■ Selection
=-=-=-=-=

THE PURCHASERS NAMED IN
THE ATTACHED SCHEDULE A:

Ladies and Gentlemen:

      Triple-S Management Corporation ("TSMC") and its wholly-owned subsidiary
Triple-S, Inc. (the "COMPANY"), each a corporation organized under the laws of
the Commonwealth of Puerto Rico (the "COMMONWEALTH"), agree with you as follows:

1.     AUTHORIZATION OF NOTES.

      The Company has authorized the issuance and sale of an aggregate principal
amount of Fifty Million United States Dollars (US$50,000,000) of its 6.30%
Senior Unsecured Notes due September 2019 (the "NOTES," such term to include
each Note delivered pursuant to this Agreement and each Note delivered in
substitution or exchange for any such Note pursuant to Section 14 of this
Agreement). The Notes shall be substantially in the form of Exhibit 1-A hereto
and shall have the terms as herein and therein provided. The Notes will be
unconditionally guaranteed as to payment of principal, premium, if any, and
interest by TSMC as guarantor (in such capacity, the "GUARANTOR") pursuant to a
guarantee substantially in the form of Exhibit 1-B hereto (the "GUARANTEE").

=-=-=-=-=

■ What you are asked to do
Write the next part of the note purchase agreement above, starting right after its last sentence.

■ Data entries
=-=-=-=-=

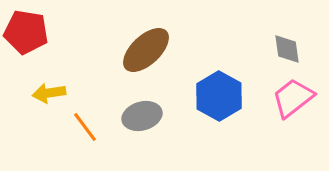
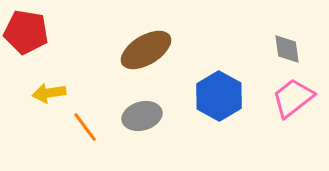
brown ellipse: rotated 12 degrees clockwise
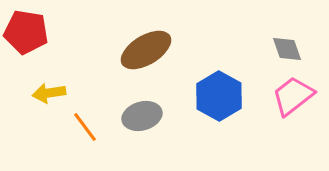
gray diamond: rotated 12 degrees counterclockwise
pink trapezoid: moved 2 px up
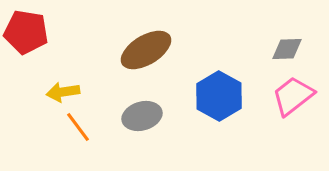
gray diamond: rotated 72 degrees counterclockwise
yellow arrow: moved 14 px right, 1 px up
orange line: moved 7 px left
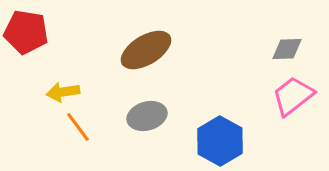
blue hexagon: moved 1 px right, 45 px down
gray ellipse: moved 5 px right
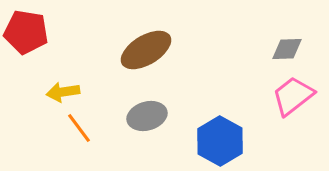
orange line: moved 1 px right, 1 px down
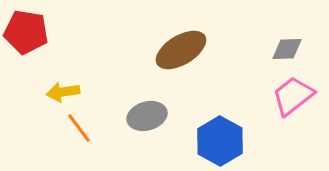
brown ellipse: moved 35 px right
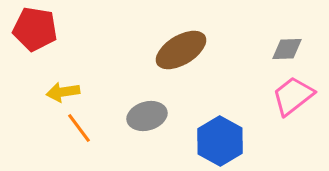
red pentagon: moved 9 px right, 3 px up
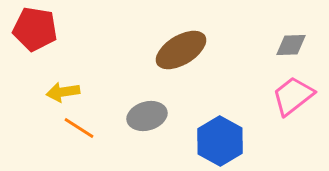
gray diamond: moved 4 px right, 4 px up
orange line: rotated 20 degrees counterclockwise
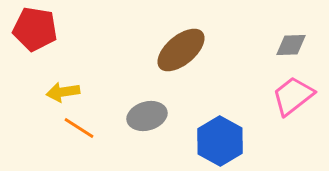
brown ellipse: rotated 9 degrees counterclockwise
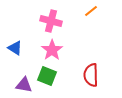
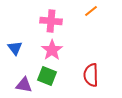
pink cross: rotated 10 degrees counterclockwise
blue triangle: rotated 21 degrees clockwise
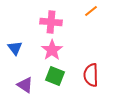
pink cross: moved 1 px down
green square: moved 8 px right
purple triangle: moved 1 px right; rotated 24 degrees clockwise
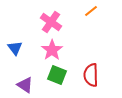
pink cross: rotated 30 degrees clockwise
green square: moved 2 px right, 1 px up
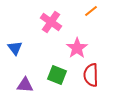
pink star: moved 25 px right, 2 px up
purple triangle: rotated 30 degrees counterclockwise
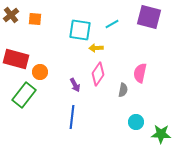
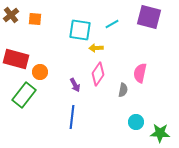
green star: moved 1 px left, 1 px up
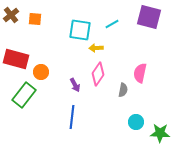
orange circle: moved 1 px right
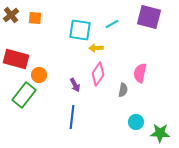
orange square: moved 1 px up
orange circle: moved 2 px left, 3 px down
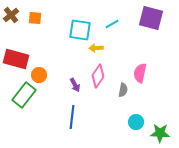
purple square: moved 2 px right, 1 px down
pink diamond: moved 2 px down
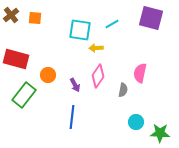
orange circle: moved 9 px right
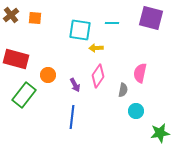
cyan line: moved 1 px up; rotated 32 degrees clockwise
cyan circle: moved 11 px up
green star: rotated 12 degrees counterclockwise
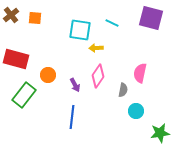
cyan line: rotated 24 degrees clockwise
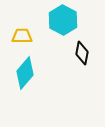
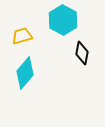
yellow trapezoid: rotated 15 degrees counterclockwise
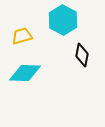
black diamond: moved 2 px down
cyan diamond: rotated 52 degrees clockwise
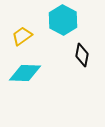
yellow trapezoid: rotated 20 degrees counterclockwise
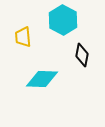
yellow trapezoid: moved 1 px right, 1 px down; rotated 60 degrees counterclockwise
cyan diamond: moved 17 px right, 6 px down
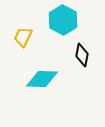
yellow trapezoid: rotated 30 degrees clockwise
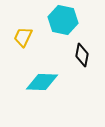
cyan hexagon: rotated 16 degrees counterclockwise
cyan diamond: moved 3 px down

=-=-=-=-=

■ Response
Certain capitalized terms used in this Agreement are defined in Schedule B
hereto; references to a "SCHEDULE" or an "EXHIBIT" are, unless otherwise
specified, to a Schedule or an Exhibit attached to this Agreement and all
Schedules and Exhibits are deemed to be a part of this Agreement. References
herein to this "AGREEMENT" mean this Agreement as from time to time amended or
supplemented or as the terms hereof may be waived, in accordance with Section 17
hereof.

2.     SALE AND PURCHASE OF NOTES.

      Subject to the terms and conditions of this Agreement, the Company agrees
to issue and sell to you and you agree to purchase from the Company, at the
Closing provided for in Section 3, Notes in the aggregate principal amount
specified opposite your name in Schedule A at the purchase price of one hundred
percent (100%) of the principal amount thereof.

3.     CLOSING.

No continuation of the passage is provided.